Reproduce the stretch from "be up to 4 mils" through "health care district?" in the piece on hospital district taxes.

> [Selected passage]
╔══
The hospital hornswoggle

An inconvenient truth being hidden

from the public is that a special hospital

district comes with its own set of tax

rules and they are frightening. For starters

a hospital district can tax you up to

6 mils, whereas a rural health care district

can only tax up to 4 mils. This begs

the question, if a hospital will only cost

1 additional mil increasing the total to 3

as we are being spoon fed, and there can

be up to 4 mils assessed by the current

rural health care district, then why are we

being herded like sheep to form a hospital

district instead of being asked for 1 additional

mil as a rural health care district?

Or better yet why was there no effort to

implement a Special Purpose Excise Tax

and let county visitors have some skin in

the game?
╚══
> [Data listing]
╔══
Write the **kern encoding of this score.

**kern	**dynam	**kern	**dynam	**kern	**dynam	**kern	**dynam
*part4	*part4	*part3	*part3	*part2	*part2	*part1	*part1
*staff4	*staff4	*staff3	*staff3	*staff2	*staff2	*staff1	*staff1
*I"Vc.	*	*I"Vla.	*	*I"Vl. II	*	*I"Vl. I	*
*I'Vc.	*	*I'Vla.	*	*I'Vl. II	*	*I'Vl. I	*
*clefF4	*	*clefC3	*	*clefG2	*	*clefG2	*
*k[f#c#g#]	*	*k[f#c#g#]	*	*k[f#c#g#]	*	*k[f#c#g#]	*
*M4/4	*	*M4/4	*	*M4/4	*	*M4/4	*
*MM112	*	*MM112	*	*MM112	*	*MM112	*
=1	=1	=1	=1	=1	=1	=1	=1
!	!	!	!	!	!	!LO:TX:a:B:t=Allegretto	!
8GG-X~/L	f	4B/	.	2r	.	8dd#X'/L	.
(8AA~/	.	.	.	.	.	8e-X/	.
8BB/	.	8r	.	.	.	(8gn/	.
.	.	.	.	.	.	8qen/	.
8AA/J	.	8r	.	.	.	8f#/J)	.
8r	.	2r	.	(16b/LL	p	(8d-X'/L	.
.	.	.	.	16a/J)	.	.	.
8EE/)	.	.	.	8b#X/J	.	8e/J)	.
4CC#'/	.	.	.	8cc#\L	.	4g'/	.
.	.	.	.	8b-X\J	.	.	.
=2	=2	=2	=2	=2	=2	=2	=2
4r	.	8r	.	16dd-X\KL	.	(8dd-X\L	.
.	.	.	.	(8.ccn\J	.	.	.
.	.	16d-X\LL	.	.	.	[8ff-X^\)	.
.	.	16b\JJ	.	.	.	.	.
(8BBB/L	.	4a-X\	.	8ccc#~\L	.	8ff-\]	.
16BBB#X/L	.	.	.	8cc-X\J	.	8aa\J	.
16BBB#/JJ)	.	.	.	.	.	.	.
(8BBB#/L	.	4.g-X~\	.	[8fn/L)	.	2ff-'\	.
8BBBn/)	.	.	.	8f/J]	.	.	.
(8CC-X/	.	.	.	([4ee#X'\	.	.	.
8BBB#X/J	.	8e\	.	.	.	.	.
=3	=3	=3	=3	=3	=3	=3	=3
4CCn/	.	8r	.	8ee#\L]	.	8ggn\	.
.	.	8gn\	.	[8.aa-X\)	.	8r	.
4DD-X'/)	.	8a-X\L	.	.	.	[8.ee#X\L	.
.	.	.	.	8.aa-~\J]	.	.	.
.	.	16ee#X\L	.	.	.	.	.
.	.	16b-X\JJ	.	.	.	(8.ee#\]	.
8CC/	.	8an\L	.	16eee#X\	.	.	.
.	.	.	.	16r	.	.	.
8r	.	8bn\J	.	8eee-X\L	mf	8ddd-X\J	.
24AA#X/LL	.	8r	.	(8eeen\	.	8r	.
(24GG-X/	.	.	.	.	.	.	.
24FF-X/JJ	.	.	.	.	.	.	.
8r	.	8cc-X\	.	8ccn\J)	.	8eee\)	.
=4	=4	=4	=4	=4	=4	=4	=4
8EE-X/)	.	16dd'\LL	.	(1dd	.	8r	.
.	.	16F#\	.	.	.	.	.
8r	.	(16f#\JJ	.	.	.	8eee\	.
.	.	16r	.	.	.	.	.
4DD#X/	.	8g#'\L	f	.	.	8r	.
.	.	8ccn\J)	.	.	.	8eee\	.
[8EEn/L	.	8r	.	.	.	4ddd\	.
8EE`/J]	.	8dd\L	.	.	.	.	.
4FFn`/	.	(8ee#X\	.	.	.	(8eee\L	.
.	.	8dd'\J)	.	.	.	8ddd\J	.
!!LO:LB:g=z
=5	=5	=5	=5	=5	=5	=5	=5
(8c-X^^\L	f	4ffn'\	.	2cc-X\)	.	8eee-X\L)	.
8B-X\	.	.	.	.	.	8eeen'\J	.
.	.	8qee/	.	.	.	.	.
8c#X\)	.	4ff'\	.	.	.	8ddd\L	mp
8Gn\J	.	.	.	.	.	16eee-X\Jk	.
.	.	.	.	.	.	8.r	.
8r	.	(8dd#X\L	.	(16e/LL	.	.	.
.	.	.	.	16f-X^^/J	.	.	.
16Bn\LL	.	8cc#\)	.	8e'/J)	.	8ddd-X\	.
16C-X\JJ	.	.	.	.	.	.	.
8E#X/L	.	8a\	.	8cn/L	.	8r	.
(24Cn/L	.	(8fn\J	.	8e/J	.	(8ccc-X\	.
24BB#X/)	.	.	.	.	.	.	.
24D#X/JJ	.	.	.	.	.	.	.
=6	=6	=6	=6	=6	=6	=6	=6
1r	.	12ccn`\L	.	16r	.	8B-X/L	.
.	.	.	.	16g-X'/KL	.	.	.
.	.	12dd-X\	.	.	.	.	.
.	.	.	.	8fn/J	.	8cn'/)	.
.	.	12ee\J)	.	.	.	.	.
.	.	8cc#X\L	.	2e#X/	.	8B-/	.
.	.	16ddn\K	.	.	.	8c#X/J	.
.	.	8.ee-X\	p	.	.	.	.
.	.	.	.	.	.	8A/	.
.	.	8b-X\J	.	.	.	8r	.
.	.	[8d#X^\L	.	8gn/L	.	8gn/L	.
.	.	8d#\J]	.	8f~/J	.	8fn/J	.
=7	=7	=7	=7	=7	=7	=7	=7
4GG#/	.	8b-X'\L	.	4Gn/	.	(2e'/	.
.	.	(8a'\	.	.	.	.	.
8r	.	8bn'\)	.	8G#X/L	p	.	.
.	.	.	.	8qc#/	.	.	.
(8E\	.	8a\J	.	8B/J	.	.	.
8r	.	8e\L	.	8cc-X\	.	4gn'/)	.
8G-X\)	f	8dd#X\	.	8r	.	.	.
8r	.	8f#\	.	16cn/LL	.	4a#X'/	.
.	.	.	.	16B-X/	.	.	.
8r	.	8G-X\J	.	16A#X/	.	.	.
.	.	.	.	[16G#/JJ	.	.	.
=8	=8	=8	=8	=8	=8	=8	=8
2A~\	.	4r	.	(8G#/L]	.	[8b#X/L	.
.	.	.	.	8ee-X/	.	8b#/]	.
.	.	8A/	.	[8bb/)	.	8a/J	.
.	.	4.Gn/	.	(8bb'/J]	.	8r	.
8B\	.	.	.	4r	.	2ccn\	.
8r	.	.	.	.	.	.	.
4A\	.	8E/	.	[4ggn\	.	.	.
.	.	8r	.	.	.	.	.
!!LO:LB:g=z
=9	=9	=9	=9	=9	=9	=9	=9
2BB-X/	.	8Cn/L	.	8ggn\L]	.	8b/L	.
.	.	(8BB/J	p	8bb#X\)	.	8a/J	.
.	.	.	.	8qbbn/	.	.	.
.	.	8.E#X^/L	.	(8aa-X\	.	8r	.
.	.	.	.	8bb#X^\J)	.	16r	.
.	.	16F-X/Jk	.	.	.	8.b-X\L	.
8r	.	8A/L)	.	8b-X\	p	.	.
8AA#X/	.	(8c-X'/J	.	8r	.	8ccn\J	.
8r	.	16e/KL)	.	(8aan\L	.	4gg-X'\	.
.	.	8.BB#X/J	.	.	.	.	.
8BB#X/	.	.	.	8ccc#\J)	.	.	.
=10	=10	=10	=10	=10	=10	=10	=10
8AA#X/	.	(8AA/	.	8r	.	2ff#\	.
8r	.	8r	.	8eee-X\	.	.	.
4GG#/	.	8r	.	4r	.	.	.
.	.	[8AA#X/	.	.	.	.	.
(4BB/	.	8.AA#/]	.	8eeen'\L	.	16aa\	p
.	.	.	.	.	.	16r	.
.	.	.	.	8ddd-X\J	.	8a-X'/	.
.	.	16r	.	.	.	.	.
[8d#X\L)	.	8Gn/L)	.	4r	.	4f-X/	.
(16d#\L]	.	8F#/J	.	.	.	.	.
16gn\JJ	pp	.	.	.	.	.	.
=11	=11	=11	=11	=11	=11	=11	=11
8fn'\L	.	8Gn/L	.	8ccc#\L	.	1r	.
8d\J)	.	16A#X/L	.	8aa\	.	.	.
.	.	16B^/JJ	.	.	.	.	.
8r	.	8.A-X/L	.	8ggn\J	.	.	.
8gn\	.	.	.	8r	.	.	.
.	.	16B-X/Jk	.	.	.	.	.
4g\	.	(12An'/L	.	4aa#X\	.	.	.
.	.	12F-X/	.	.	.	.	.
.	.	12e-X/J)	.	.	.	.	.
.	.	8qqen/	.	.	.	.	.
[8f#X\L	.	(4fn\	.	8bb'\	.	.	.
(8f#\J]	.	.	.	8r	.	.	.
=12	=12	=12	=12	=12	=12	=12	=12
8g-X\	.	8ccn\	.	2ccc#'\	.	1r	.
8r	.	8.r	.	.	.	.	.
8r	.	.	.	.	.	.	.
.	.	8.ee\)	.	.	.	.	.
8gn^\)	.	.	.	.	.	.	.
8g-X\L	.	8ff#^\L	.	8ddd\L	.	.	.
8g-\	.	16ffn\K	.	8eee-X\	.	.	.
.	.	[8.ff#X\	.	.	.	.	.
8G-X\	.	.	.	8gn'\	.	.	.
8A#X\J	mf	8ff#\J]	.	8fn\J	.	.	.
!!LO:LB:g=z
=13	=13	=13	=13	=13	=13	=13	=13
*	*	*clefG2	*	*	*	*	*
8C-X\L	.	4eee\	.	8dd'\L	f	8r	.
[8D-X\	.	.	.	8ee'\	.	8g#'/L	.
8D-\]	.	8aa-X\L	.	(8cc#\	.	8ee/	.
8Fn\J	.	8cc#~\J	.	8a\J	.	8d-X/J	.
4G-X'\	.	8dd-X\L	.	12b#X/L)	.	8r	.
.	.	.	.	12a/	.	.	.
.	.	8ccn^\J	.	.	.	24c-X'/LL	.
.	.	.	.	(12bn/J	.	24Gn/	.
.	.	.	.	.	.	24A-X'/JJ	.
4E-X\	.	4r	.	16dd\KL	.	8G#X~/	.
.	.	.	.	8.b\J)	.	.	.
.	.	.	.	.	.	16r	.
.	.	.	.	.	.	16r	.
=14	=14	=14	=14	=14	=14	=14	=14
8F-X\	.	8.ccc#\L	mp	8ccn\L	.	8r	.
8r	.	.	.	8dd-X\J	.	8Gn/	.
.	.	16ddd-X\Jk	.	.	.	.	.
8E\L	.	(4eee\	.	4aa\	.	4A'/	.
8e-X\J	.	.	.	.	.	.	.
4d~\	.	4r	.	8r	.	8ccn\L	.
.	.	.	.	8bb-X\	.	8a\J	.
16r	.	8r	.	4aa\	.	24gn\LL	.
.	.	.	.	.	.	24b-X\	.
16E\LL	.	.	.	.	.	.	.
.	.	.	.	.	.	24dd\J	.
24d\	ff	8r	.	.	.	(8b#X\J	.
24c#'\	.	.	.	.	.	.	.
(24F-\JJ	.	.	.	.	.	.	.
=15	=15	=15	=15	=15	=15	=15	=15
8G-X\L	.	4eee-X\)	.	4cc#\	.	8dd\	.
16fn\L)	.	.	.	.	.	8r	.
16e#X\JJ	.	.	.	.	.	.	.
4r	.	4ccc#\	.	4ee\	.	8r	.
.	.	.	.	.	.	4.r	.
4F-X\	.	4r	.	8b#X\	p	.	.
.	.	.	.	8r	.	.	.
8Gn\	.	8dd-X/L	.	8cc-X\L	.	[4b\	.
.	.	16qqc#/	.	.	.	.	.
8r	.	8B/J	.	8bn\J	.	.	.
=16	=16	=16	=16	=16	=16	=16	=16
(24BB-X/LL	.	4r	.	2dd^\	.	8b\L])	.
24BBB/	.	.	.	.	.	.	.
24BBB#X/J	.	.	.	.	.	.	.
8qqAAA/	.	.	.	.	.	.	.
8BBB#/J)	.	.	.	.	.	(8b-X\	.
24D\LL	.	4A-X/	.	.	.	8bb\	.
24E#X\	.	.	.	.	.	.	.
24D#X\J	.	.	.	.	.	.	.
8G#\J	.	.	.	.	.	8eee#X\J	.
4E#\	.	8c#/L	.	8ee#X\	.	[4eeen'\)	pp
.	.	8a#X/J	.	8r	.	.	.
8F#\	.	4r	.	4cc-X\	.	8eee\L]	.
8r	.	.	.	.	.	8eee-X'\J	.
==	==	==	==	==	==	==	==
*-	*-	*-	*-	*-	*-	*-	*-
╚══
> [Output of the exercise]
be up to 4 mils assessed by the current

rural health care district, then why are we

being herded like sheep to form a hospital

district instead of being asked for 1 additional

mil as a rural health care district?